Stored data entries
::::::::::

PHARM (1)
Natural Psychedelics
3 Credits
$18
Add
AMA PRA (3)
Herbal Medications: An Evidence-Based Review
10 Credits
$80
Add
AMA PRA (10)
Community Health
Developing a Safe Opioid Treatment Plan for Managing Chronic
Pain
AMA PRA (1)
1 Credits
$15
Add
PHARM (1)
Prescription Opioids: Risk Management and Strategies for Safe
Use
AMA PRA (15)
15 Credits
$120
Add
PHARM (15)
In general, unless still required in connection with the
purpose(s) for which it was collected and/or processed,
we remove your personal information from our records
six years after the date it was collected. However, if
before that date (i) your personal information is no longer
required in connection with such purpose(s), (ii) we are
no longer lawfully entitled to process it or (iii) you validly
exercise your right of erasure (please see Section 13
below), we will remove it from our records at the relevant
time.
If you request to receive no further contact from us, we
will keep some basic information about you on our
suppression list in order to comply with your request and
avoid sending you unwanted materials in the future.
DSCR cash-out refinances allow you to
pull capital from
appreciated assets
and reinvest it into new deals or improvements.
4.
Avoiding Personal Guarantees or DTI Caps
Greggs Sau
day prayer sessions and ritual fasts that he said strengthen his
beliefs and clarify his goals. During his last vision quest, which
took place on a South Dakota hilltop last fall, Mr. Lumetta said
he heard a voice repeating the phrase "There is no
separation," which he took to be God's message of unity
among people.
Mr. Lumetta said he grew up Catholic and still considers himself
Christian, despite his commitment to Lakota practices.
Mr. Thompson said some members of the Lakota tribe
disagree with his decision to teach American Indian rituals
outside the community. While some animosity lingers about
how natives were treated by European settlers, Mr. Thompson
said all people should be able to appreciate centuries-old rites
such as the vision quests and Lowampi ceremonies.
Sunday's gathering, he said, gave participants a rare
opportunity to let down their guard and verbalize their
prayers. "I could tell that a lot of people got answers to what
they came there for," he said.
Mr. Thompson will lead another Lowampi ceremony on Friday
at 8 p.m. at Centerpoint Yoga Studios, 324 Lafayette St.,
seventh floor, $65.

::::::::::

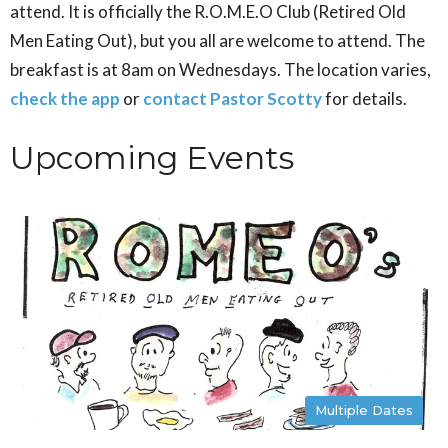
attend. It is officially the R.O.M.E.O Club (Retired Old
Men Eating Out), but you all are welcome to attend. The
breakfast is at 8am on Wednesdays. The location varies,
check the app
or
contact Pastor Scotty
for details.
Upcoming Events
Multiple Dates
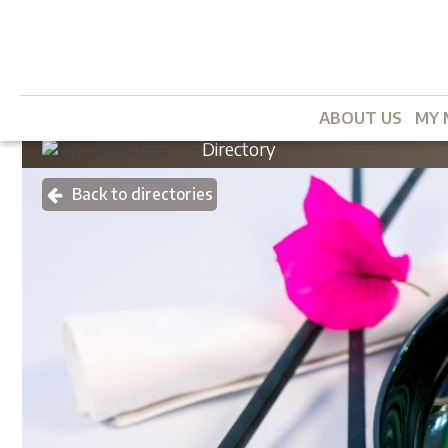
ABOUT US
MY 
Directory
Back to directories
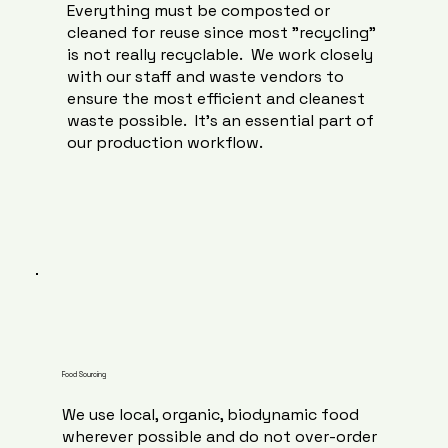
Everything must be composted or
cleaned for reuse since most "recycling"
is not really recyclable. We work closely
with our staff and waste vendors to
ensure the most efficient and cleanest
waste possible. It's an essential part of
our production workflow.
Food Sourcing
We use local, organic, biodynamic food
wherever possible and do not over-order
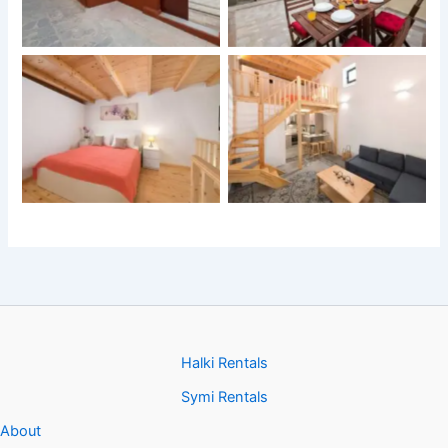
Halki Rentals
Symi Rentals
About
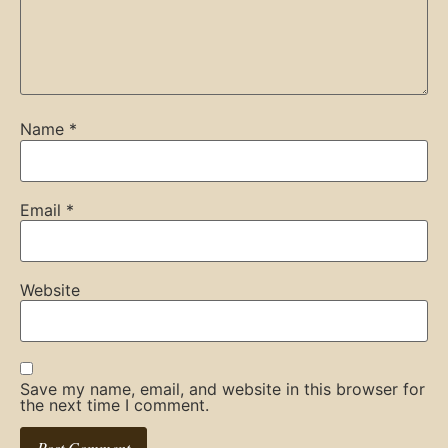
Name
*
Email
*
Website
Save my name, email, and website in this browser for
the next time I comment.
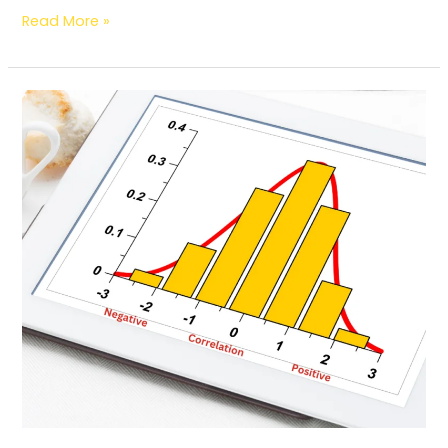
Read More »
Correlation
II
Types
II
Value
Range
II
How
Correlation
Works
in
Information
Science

::::::::::

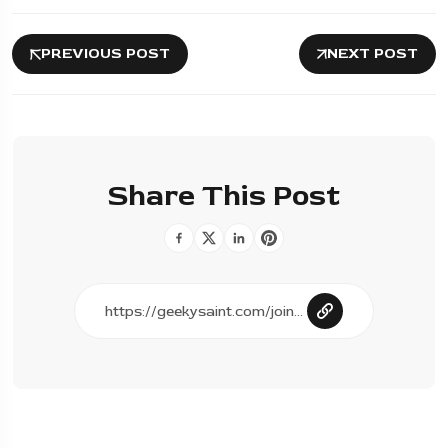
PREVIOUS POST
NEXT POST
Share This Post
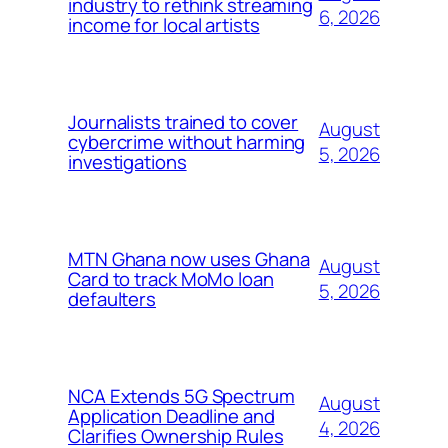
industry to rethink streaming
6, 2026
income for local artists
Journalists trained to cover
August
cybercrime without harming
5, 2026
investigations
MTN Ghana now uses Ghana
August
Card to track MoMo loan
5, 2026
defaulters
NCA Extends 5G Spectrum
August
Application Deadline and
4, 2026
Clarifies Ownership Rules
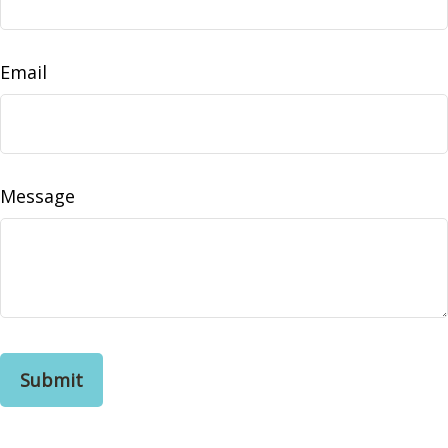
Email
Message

::::::::::

**Directive:** Give back, exactly as written, the stretch from the line with "Prescription Opioids: Risk" through the line with "beliefs and clarify", and no other lines from the records above.

**Solution:**
Prescription Opioids: Risk Management and Strategies for Safe
Use
AMA PRA (15)
15 Credits
$120
Add
PHARM (15)
In general, unless still required in connection with the
purpose(s) for which it was collected and/or processed,
we remove your personal information from our records
six years after the date it was collected. However, if
before that date (i) your personal information is no longer
required in connection with such purpose(s), (ii) we are
no longer lawfully entitled to process it or (iii) you validly
exercise your right of erasure (please see Section 13
below), we will remove it from our records at the relevant
time.
If you request to receive no further contact from us, we
will keep some basic information about you on our
suppression list in order to comply with your request and
avoid sending you unwanted materials in the future.
DSCR cash-out refinances allow you to
pull capital from
appreciated assets
and reinvest it into new deals or improvements.
4.
Avoiding Personal Guarantees or DTI Caps
Greggs Sau
day prayer sessions and ritual fasts that he said strengthen his
beliefs and clarify his goals. During his last vision quest, which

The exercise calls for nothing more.